Originally Posted by
HallsofIvy Your question is not at all clear. You could "sketch" the graph by calculating several points: if x= 0, $\displaystyle 2y^2+ y= y(2y+1)= 0$ so y= 0 or -1/2. $\displaystyle (0, 0)$ and $\displaystyle (0, -\frac{1}{2})$ are points on the graph. Taking y= 0, we get, in exactly the same way, $\displaystyle (0,0)$ which we had before, $\displaystyle (0,\frac{1}{2})$. Get enough points that way and you can sketch the graph.

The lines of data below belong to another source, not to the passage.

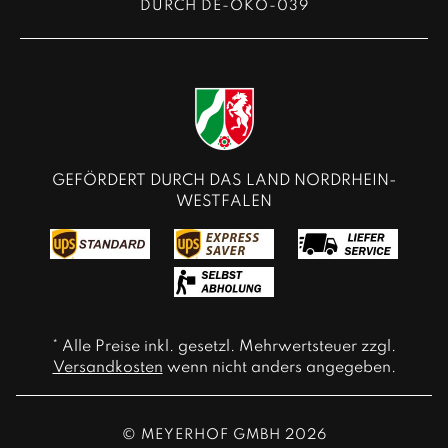
DURCH DE-ÖKO-039
GEFÖRDERT DURCH DAS LAND NORDRHEIN-
WESTFALEN
* Alle Preise inkl. gesetzl. Mehrwertsteuer zzgl.
Versandkosten
wenn nicht anders angegeben.
© MEYERHOF GMBH 2026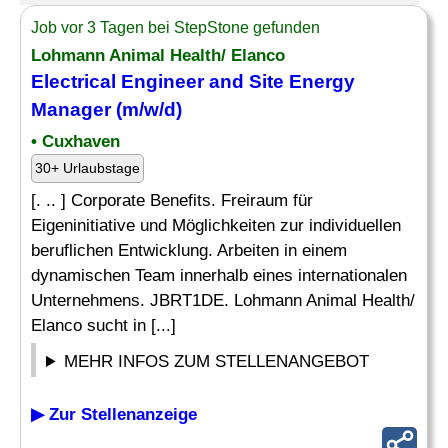
Job vor 3 Tagen bei StepStone gefunden
Lohmann Animal Health/ Elanco
Electrical Engineer
and Site Energy
Manager (m/w/d)
• Cuxhaven
30+ Urlaubstage
[. .. ] Corporate Benefits. Freiraum für
Eigeninitiative und Möglichkeiten zur individuellen
beruflichen Entwicklung. Arbeiten in einem
dynamischen Team innerhalb eines internationalen
Unternehmens. JBRT1DE. Lohmann Animal Health/
Elanco sucht in [...]
MEHR INFOS ZUM STELLENANGEBOT
▶ Zur Stellenanzeige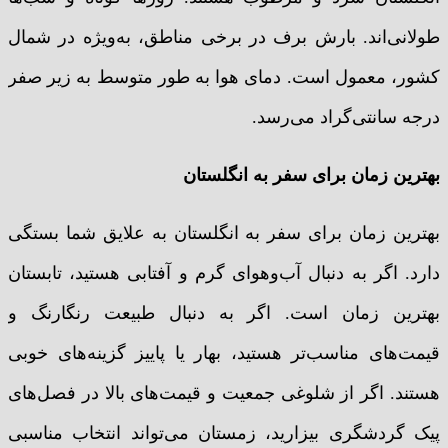
طولانی‌اند. بارش برف در برخی مناطق، به‌ویژه در شمال
کشور، معمول است. دمای هوا به طور متوسط به زیر صفر
درجه سانتی‌گراد می‌رسد.
بهترین زمان برای سفر به انگلستان
بهترین زمان برای سفر به انگلستان به علایق شما بستگی
دارد. اگر به دنبال آب‌وهوای گرم و آفتابی هستید، تابستان
بهترین زمان است. اگر به دنبال طبیعت رنگارنگ و
قیمت‌های مناسب‌تر هستید، بهار یا پاییز گزینه‌های خوبی
هستند. اگر از شلوغی جمعیت و قیمت‌های بالا در فصل‌های
پیک گردشگری بیزارید، زمستان می‌تواند انتخاب مناسبی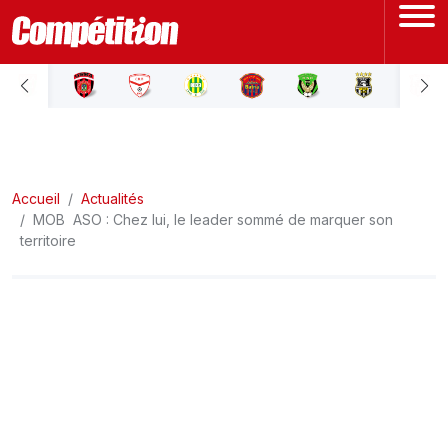
ACCUEIL
LIGUE 1
Accueil
LIGUE 2
Actualités
MOB  ASO : Chez lui, le leader sommé de marquer son
territoire
COUPE D'ALGÉRIE
ÉQUIPE NATIONALE
COUPE DU MONDE
Actualités
Interviews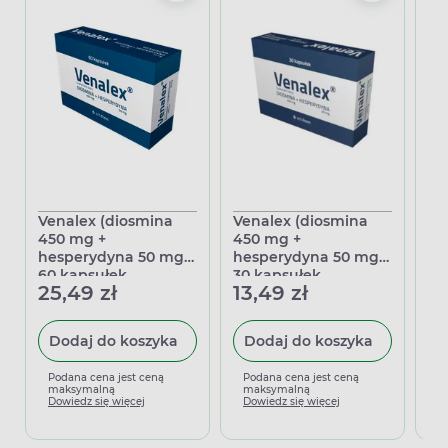
Venalex (diosmina
Venalex (diosmina
De
450 mg +
450 mg +
ta
hesperydyna 50 mg),
hesperydyna 50 mg),
38
60 kapsułek
30 kapsułek
25,49 zł
13,49 zł
twardych
twardych
Dodaj do koszyka
Dodaj do koszyka
P
m
Podana cena jest ceną
Podana cena jest ceną
D
maksymalną
maksymalną
Dowiedz się więcej
Dowiedz się więcej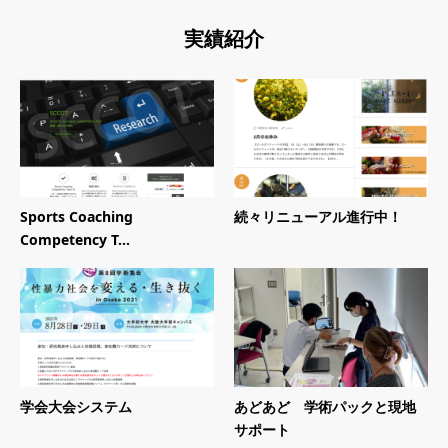
実績紹介
Sports Coaching
続々リニューアル進行中！
Competency T...
学会大会システム
あどあど 学術パックと現地
サポート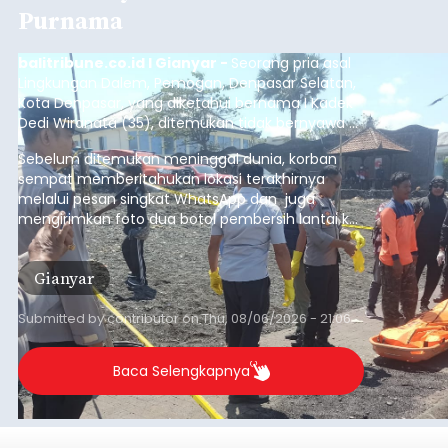
Purnama
balitribune.co.id I Gianyar -
Seorang pria asal
Lingkungan Dalem, Pemogan, Denpasar Selatan,
Kota Denpasar, yang diketahui bernama I Kadek
Dedi Wiranata (35), ditemukan tidak bernyawa di
pesisir Pantai Purnama, Sukawati.
Sebelum ditemukan meninggal dunia, korban
sempat memberitahukan lokasi terakhirnya
melalui pesan singkat WhatsApp dan juga
mengirimkan foto dua botol pembersih lantai ke
istrinya.
Gianyar
Submitted by
contributor
on
Thu, 08/06/2026 - 21:06
Baca Selengkapnya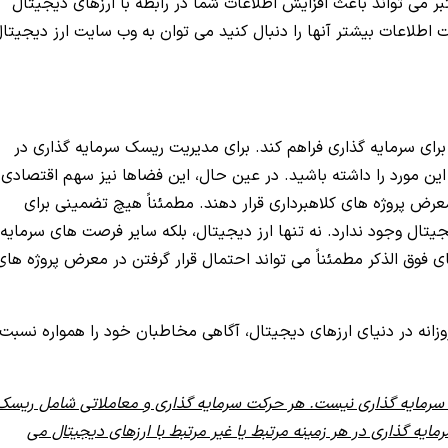
 می تواند باعث افزایش اطلاعات شما در رابطه با ارزهای دیجیتال
 اطلاعات بیشتر آنها را دنبال کنید می توان به وب سایت ارز دیجیتال
ای سرمایه گذاری فراهم کند. برای مدیریت ریسک سرمایه گذاری در
این مورد را داشته باشید. در عین حال، این فضاها نیز سهم اقتصادی
رض پروژه های کلاهبرداری قرار دهند. مطمئناً هیچ تضمینی برای
یتال وجود ندارد. نه تنها ارز دیجیتال، بلکه سایر فرصت های سرمایه
ی فوق الذکر مطمئناً می تواند احتمال قرار گرفتن در معرض پروژه های
وزانه در دنیای ارزهای دیجیتال، آگاهی مخاطبان خود را همواره نسبت
ای سرمایه گذاری نیست. هر حرکت سرمایه گذاری و معاملاتی شامل ریسک
مایه گذاری در هر زمینه مرتبط یا غیر مرتبط با ارزهای دیجیتال می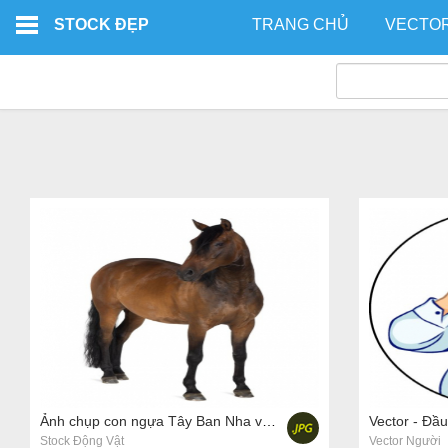
Skip to main content
STOCK ĐẸP
TRANG CHỦ
VECTO
Ảnh chụp con ngựa Tây Ban Nha và Ả Rập, 8 tuổi, đứng trên nền trắng
Vector - Đầ
Stock Động Vật
Vector Người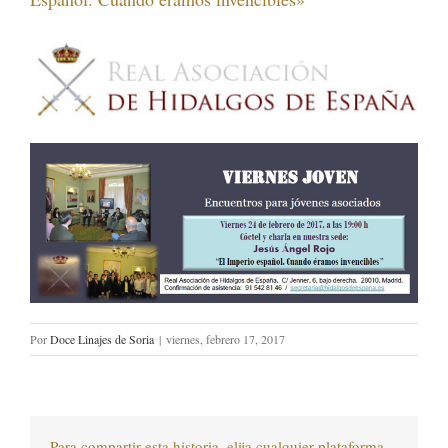
Por
Doce Linajes de Soria
|
viernes, febrero 17, 2017
Para compartir esta historia, elija cualquier plataforma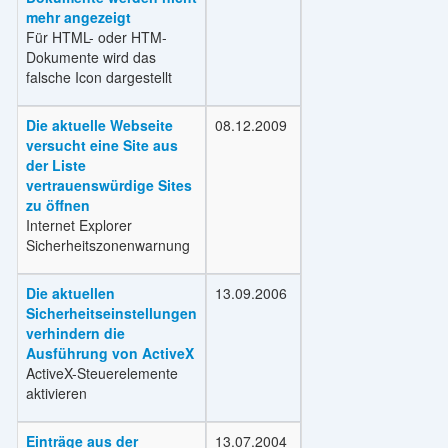
mehr angezeigt
Für HTML- oder HTM-
Dokumente wird das
falsche Icon dargestellt
Die aktuelle Webseite
08.12.2009
versucht eine Site aus
der Liste
vertrauenswürdige Sites
zu öffnen
Internet Explorer
Sicherheitszonenwarnung
Die aktuellen
13.09.2006
Sicherheitseinstellungen
verhindern die
Ausführung von ActiveX
ActiveX-Steuerelemente
aktivieren
Einträge aus der
13.07.2004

But I suspect that you are intended to complete the square to see what kind of figure this is:
If you divide through by 2 you get $\displaystyle x^2+ \frac{1}{2}x+ y^2+ \frac{1}{2}y= 0$. Presumably you know that $\displaystyle (x+ a)^2= x^2+ 2ax+ a^2$. Comparing that to $\displaystyle x^2+ \frac{1}{2}x$, they match if a= 1/4 and we can make this a "perfect square by adding $\displaystyle \left(1/4\right)^2= 1/16$. Doing that for both x and y, $\displaystyle x^2+ \frac{1}{2}x+ \frac{1}{4}+ y^2+ \frac{1}{2}y+ \frac{1}{4}= \frac{1}{4}+ \frac{1}{4}$ or $\displaystyle (x+\frac{1}{2})^2+ (y+\frac{1}{2})^2= \frac{1}{2}$. What kind of figure is that?